Data for processing:

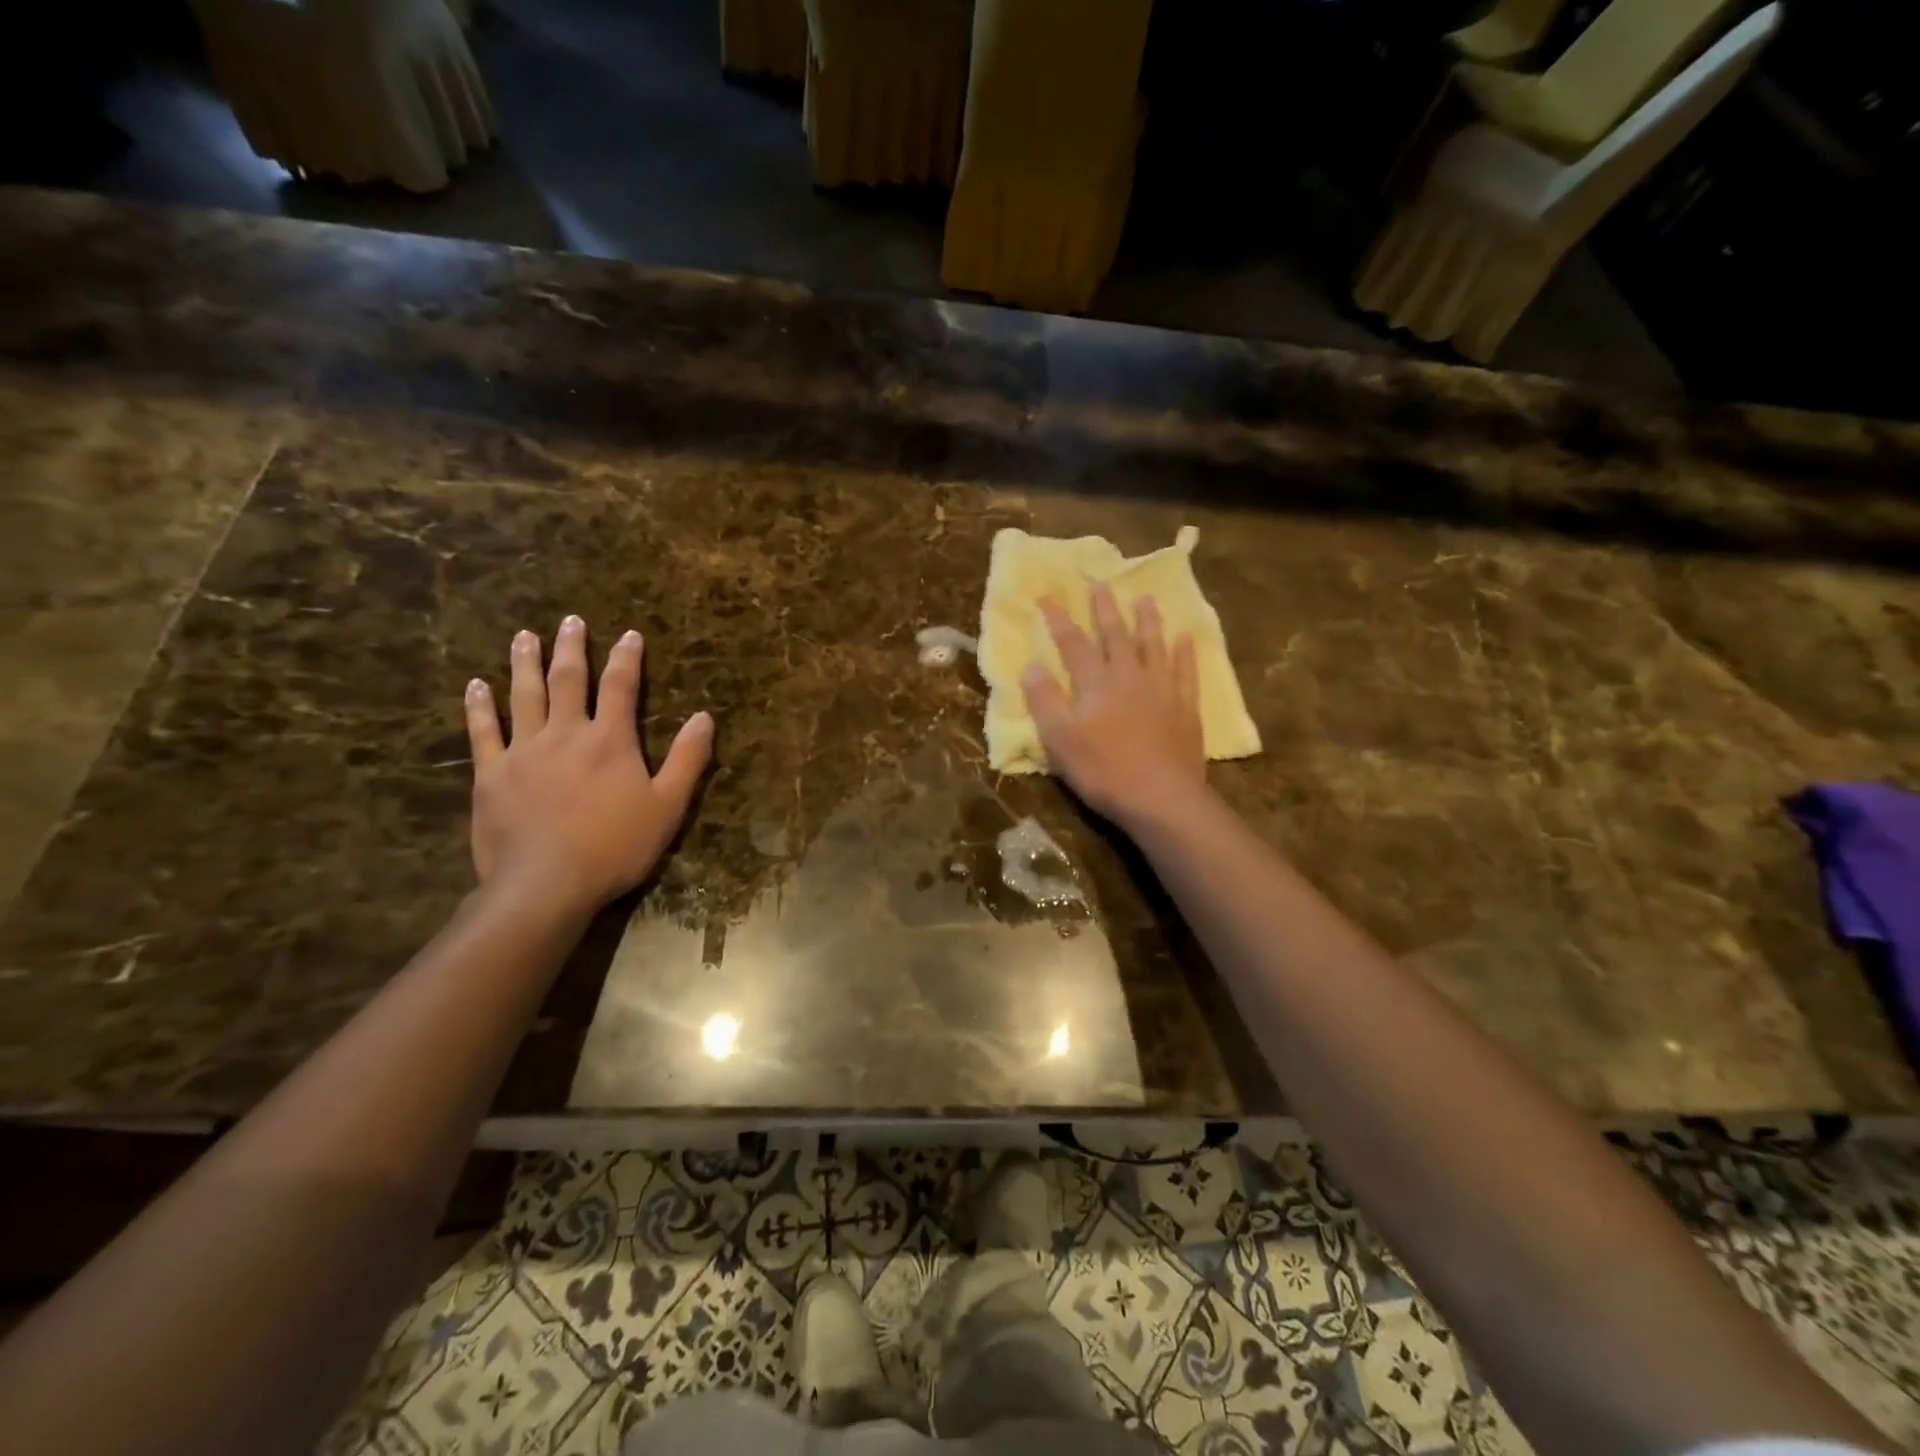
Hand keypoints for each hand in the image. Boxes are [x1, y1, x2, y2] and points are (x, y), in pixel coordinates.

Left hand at [464, 616, 713, 914]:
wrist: (547, 884)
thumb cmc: (615, 846)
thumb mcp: (668, 806)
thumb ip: (688, 759)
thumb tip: (705, 717)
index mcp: (610, 740)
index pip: (620, 687)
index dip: (627, 658)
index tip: (629, 634)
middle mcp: (566, 733)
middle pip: (568, 680)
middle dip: (572, 648)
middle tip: (569, 620)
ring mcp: (524, 751)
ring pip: (523, 696)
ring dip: (525, 663)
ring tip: (524, 636)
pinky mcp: (492, 774)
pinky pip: (483, 732)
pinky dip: (479, 706)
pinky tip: (475, 685)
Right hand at [1022, 583, 1205, 826]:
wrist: (1161, 797)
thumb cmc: (1103, 770)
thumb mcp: (1060, 740)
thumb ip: (1045, 701)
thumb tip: (1031, 665)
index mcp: (1096, 683)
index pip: (1073, 643)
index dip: (1059, 620)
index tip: (1048, 595)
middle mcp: (1130, 676)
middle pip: (1115, 636)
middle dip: (1104, 609)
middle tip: (1100, 582)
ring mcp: (1163, 690)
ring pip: (1154, 645)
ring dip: (1148, 621)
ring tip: (1146, 598)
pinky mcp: (1186, 708)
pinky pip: (1186, 671)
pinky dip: (1184, 653)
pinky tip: (1185, 638)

About this task:
Please reproduce the entries above exactly, omitting every picture.

Task answer:
Hand keypoints for each hand in the image. Boxes are [x1, y1, x2, y2] and points are (x, y), in pixel coordinates.

Left hand at [464, 616, 713, 914]:
wrist: (547, 884)
thumb cmc: (615, 846)
thumb mcp: (668, 806)
thumb ip: (688, 759)
thumb tip: (705, 717)
index mcp: (610, 740)
index pip: (620, 687)
index dip: (627, 658)
index tip: (629, 634)
middle mcp: (566, 733)
middle pip: (568, 680)
middle dip: (572, 648)
middle tip: (569, 620)
ring mcp: (524, 751)
ring pip: (523, 696)
ring dip: (525, 663)
ring tip: (524, 636)
pinky mcp: (492, 774)
pinky pip: (483, 732)
pinky dip: (479, 706)
pinky tip: (475, 685)
Right hand at [1022, 583, 1205, 826]:
wrist: (1161, 797)
thumb cmc: (1103, 770)
thumb mcp: (1060, 740)
thumb ip: (1045, 701)
thumb tip: (1031, 665)
index mcp: (1096, 683)
index pip: (1073, 643)
index dip: (1059, 620)
index tip: (1048, 595)
middle mcp: (1130, 676)
middle pip: (1115, 636)
middle dip: (1104, 609)
middle tip: (1100, 582)
ring mcp: (1163, 690)
ring pip: (1154, 645)
ring dip: (1148, 621)
ring tip: (1146, 598)
pinky mcp: (1186, 708)
pinky pip: (1186, 671)
pinky dip: (1184, 653)
pinky tip: (1185, 638)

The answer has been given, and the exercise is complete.